Could the data below please be reproduced word for word, without the pictures?

◆ Data
################
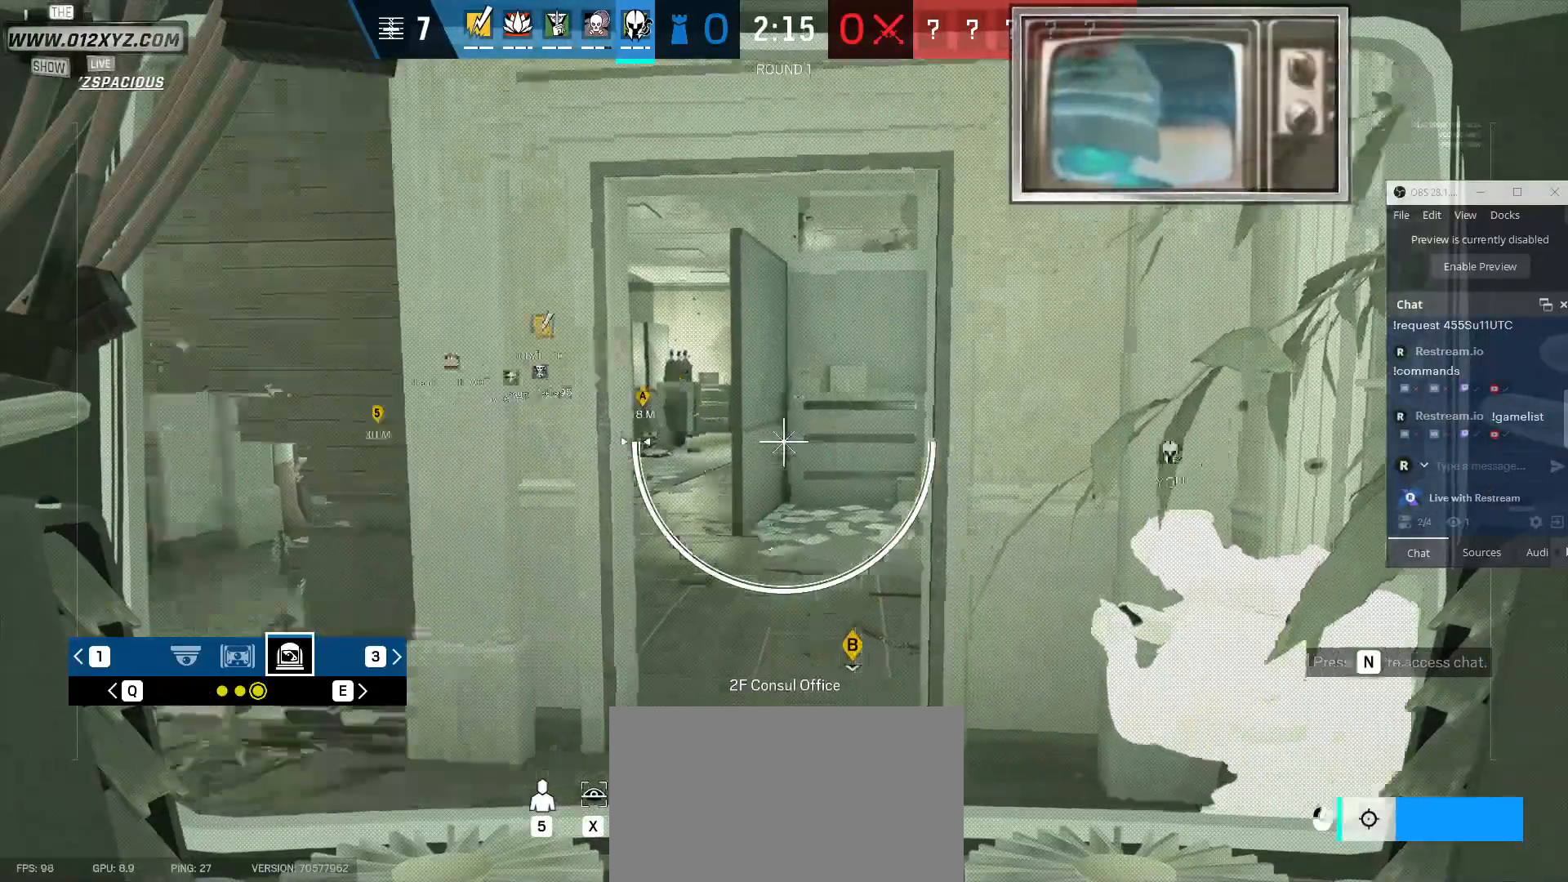
{"keys": [], "mouse": ["right"], "events": []}
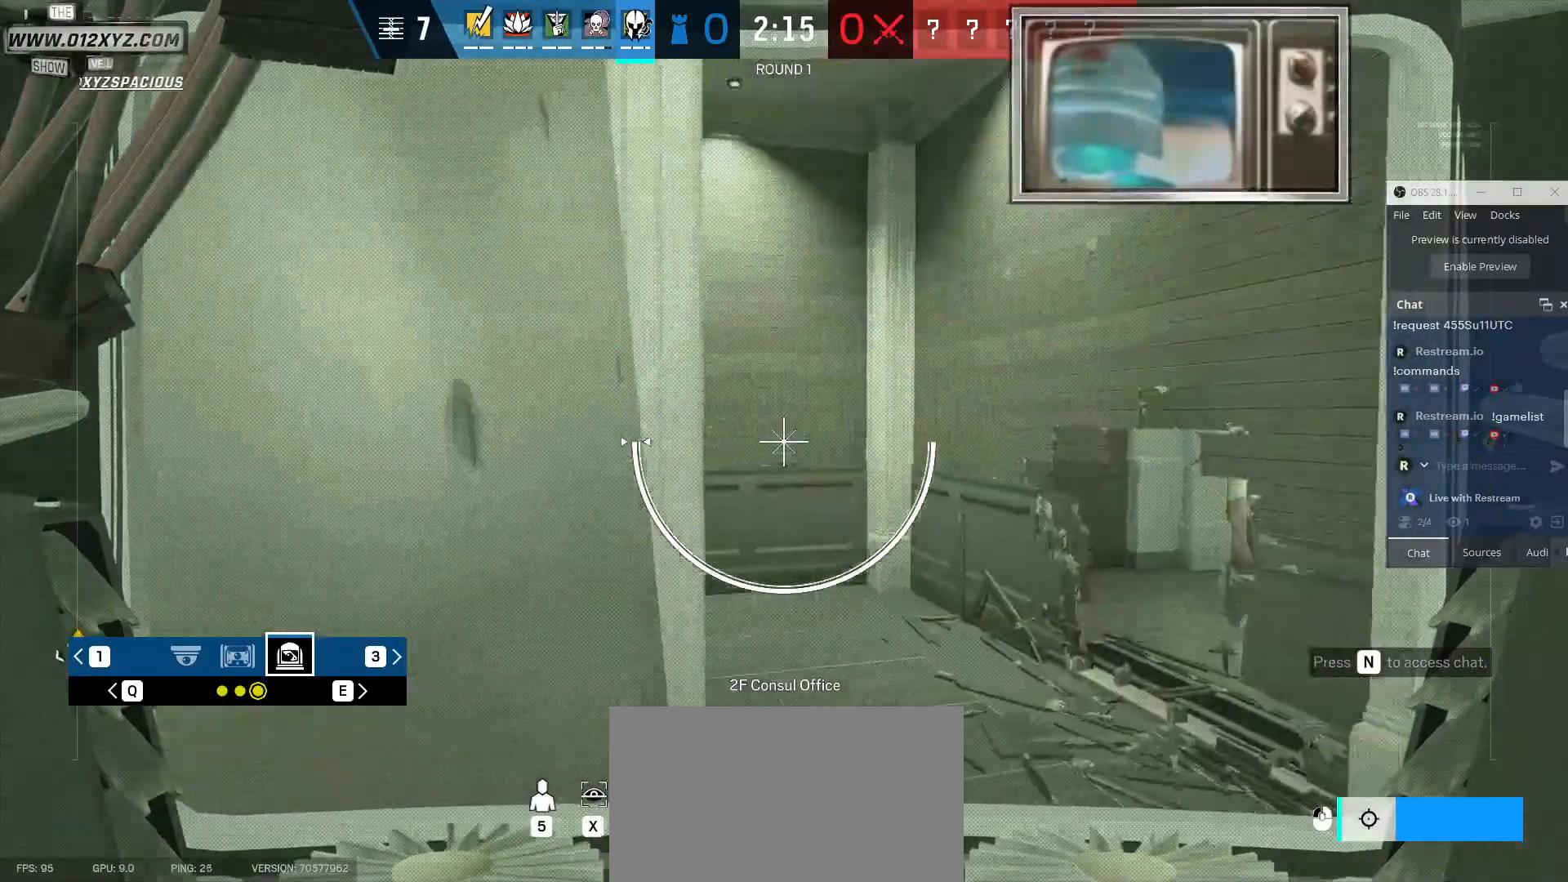
{"keys": [], "mouse": ["right"], "events": []}
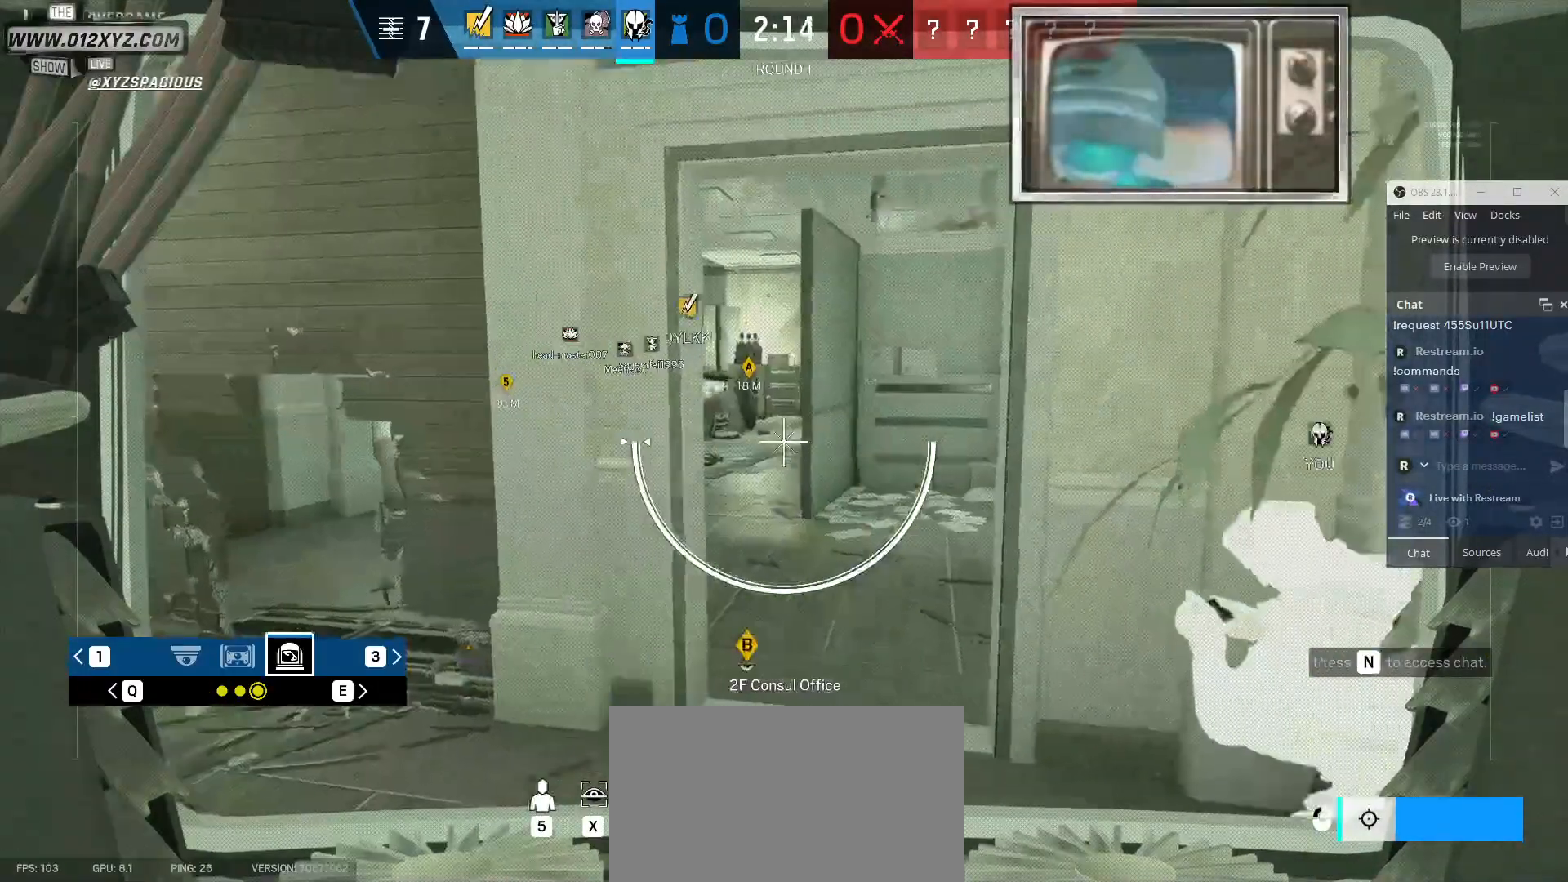
{"keys": [], "mouse": ["right"], "events": []}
################
◆ Exercise result
{"keys": [], "mouse": ["right"], "events": []}
{"keys": [], "mouse": ["right"], "events": []}
{"keys": [], "mouse": ["right"], "events": []}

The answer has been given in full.